Ivan took a crunchy bite and waited until a little saliva trickled into his mouth to soften the burning. Through tears in his upturned eyes, he saw a half moon break through a cloud.

The platoon commander, without counting, emptied his mug of everything that remained. He peered inside:

‘What a keen eye! In addition to perfect pitch! Oh, gods! What an artist is wasted!’ And he drank it down in one gulp.

The alcohol had already loosened Ivan's tongue:

‘Shchurin said your parents were of “formers”… ’

‘And you listen less to Shchurin—there are no such things as former parents. You can't choose your parents neither get rid of them, even the 58th Article won't help you here."

‘The men say you can't talk when Shchurin’s around.’

‘And you, Ivan, listen to the men; they smell rats with their guts. Well, that's for later, now let's call it a night.’
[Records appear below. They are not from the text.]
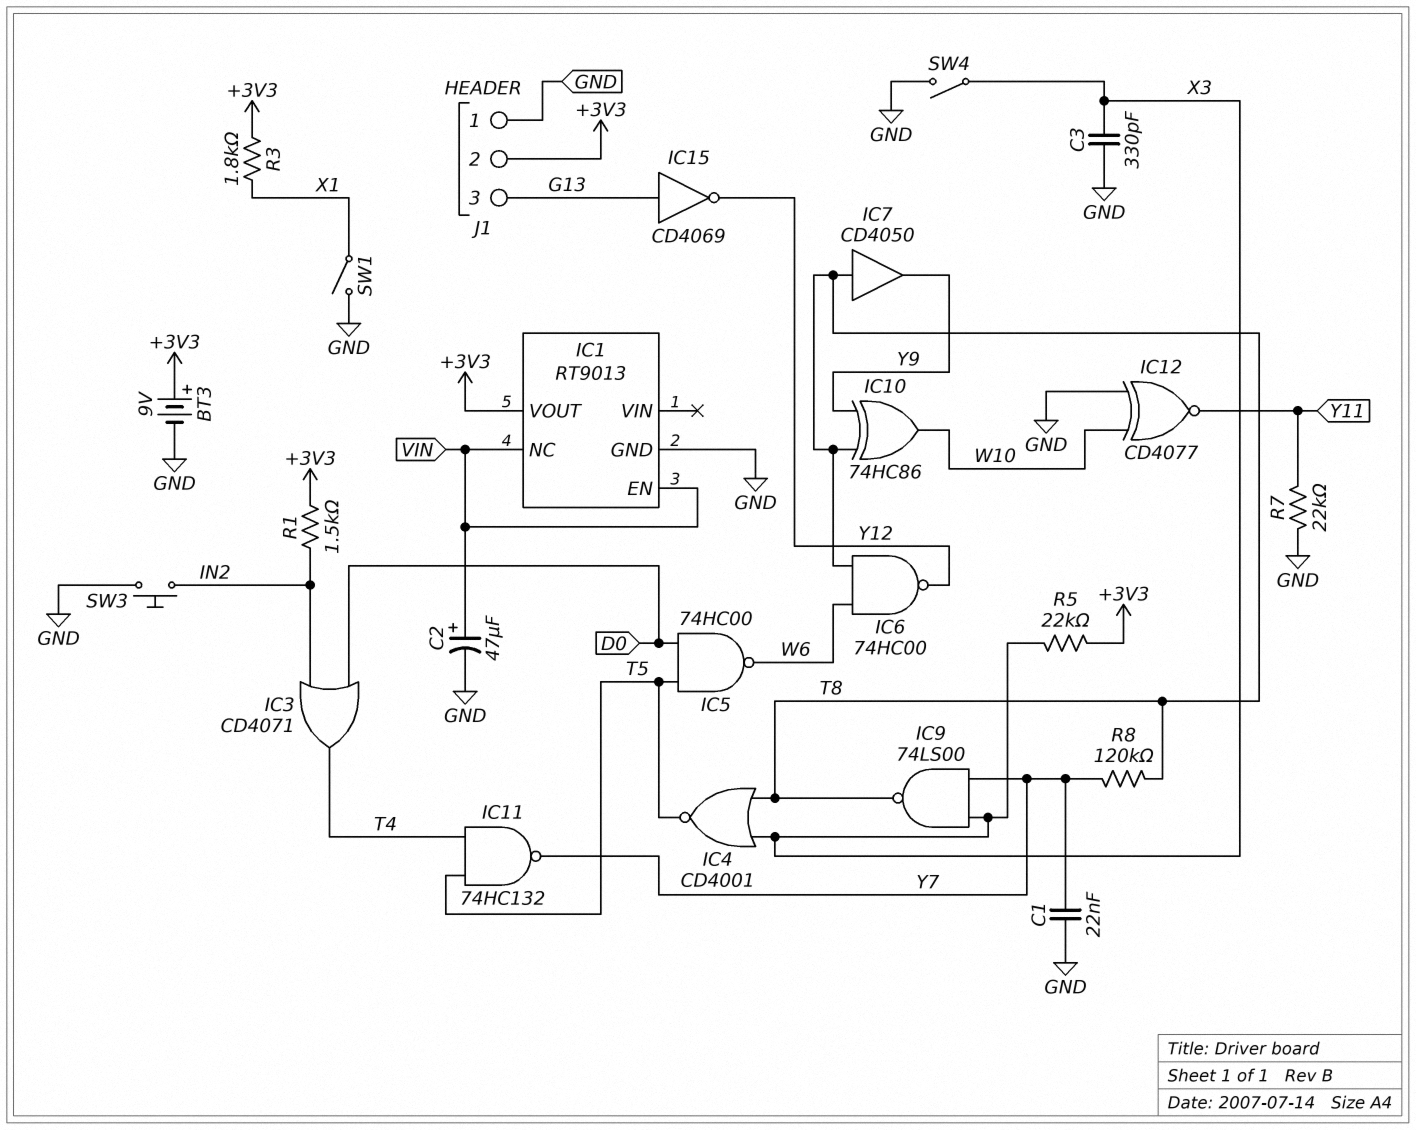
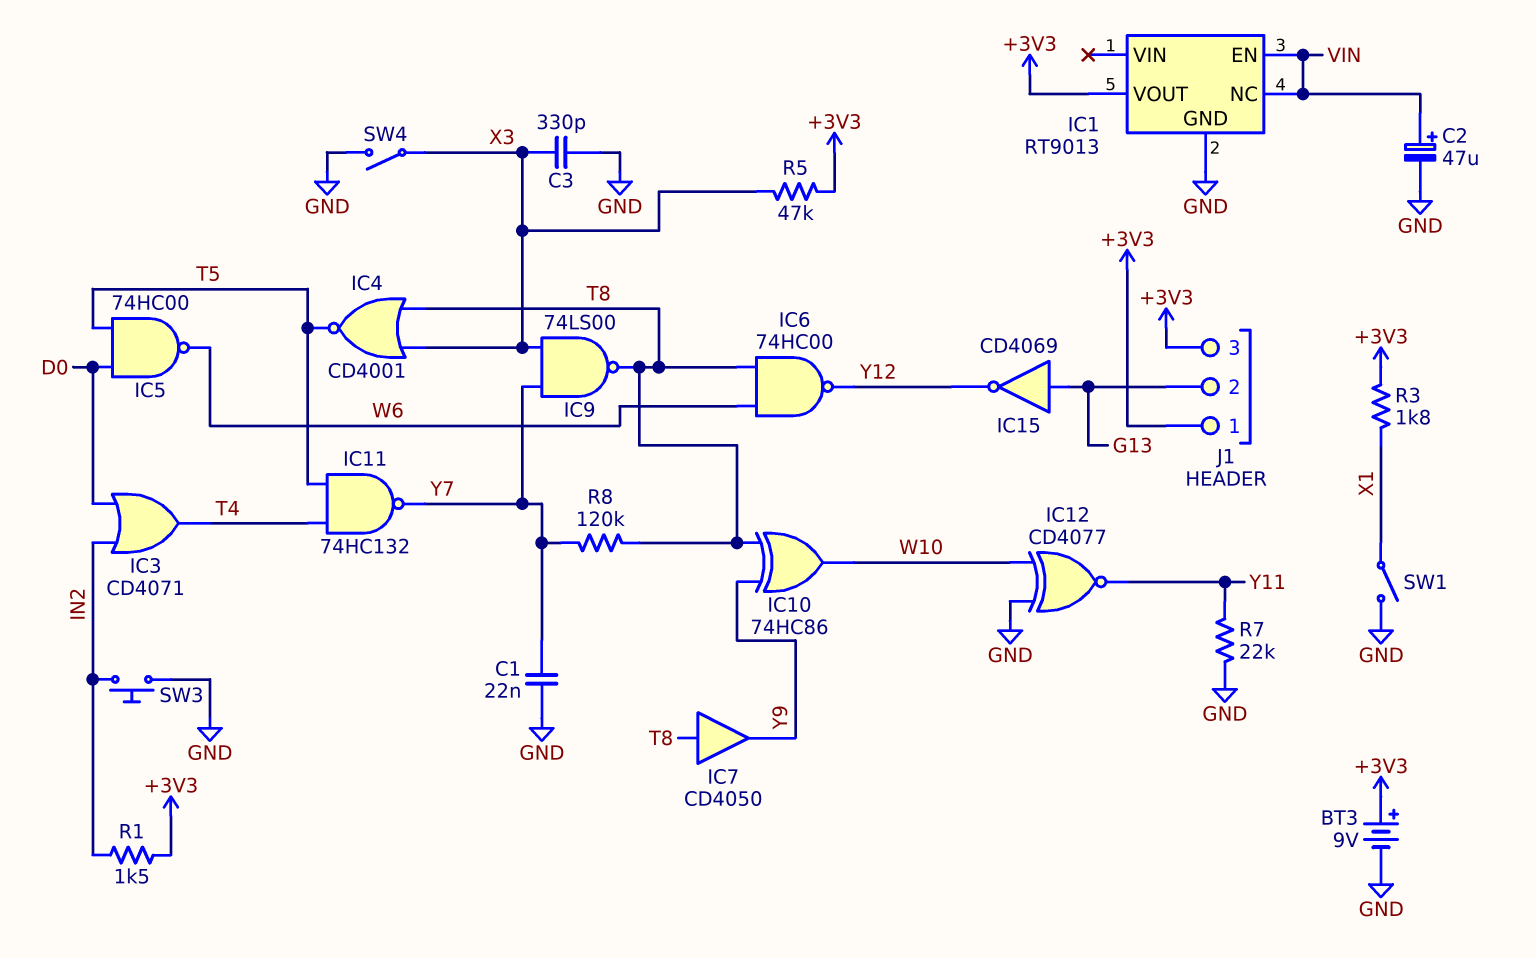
J1 pin 1: GND -> +3V3
J1 pin 2: +3V3 -> G13
J1 pin 3: G13 -> +3V3
R5: 22k (+3V3, X3) -> 47k (+3V3, X3)

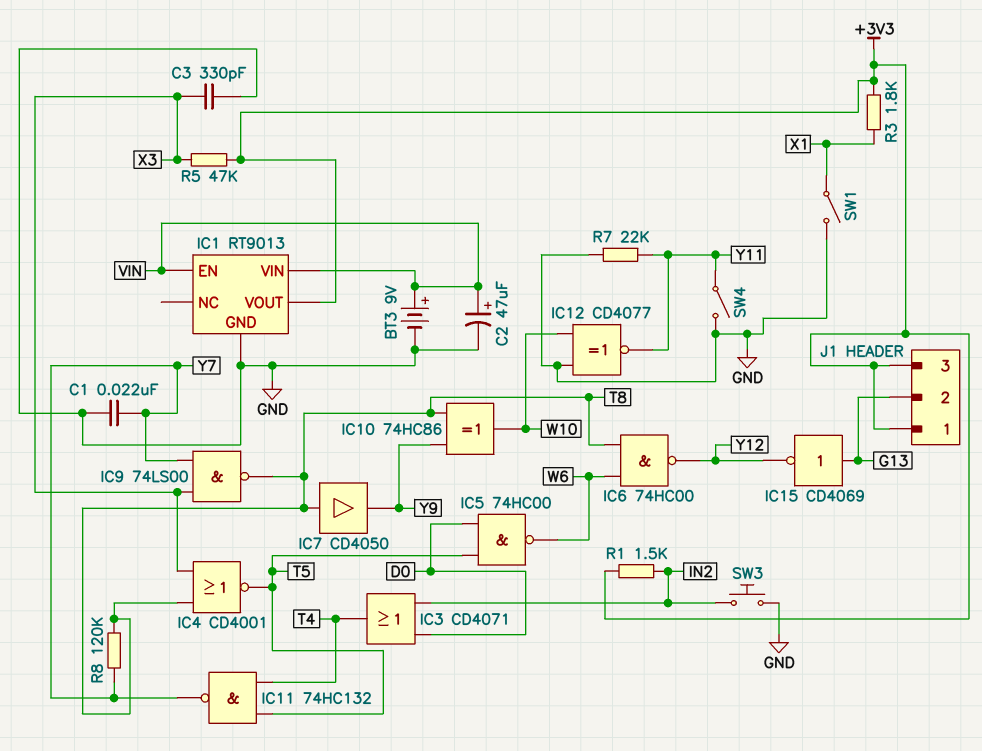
BT3: 9V (plus +3V3, minus GND) -> 9V (plus VIN, minus GND)
IC1 pin NC: VIN -> none
IC1 pin VIN: none -> VIN
SW4: switch (GND, X3) -> switch (GND, Y11)

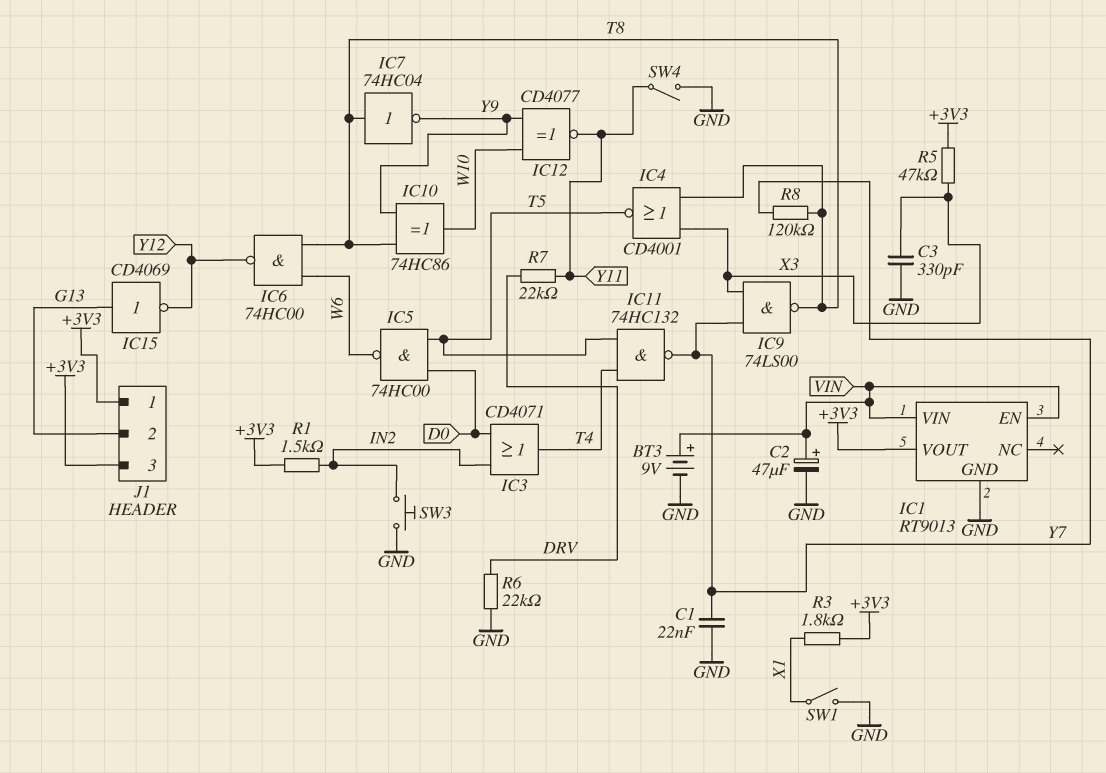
IC7: buffer CD4050 (in T8, out Y9) -> NOT 74HC04 (in T8, out Y9)
IC12: XNOR CD4077 (in GND, in W10, out Y11) -> XNOR CD4077 (in W10, in Y9, out Y11)
R6: none -> 22k (DRV, GND)
R7: 22k (GND, Y11) -> 22k (DRV, Y11)

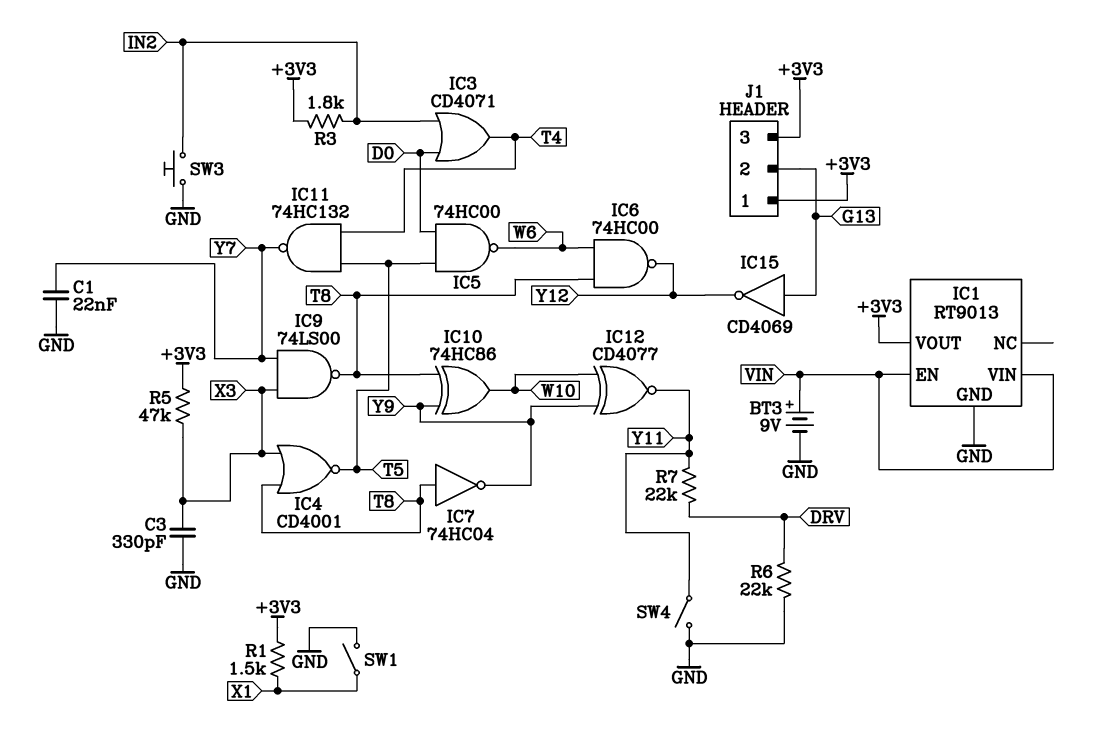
C2: 47uF (plus VIN, minus GND) -> none
R1: 1.5k (+3V3, IN2) -> 1.5k (+3V3, X1)
R3: 1.8k (+3V3, X1) -> 1.8k (+3V3, IN2)
R8: 120k (T8, Y7) -> none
‘Shchurin's coming to relieve me.’

‘No worry, he won't show up. He knows there's no one to hand him over to for court-martial in the morning. Go to sleep, Ivan. We have a reverse decimation scheduled for tomorrow.’

‘So, what's that?’

‘Decimation is when one out of every ten is laid waste, and reverse decimation is when I don't even know how to put it in layman's terms…’

. . .

In the morning, Ivan was awakened by the roar of artillery barrage. He didn't feel the slightest bit hungover. Getting up on his feet and ran after Romanov in an awkward long-stepped gait.

He doesn't know what happened next, what followed what—until evening, when he was sitting on the ground, in a crowd of prisoners of war, without his rifle or his cap, which he had also lost during the day.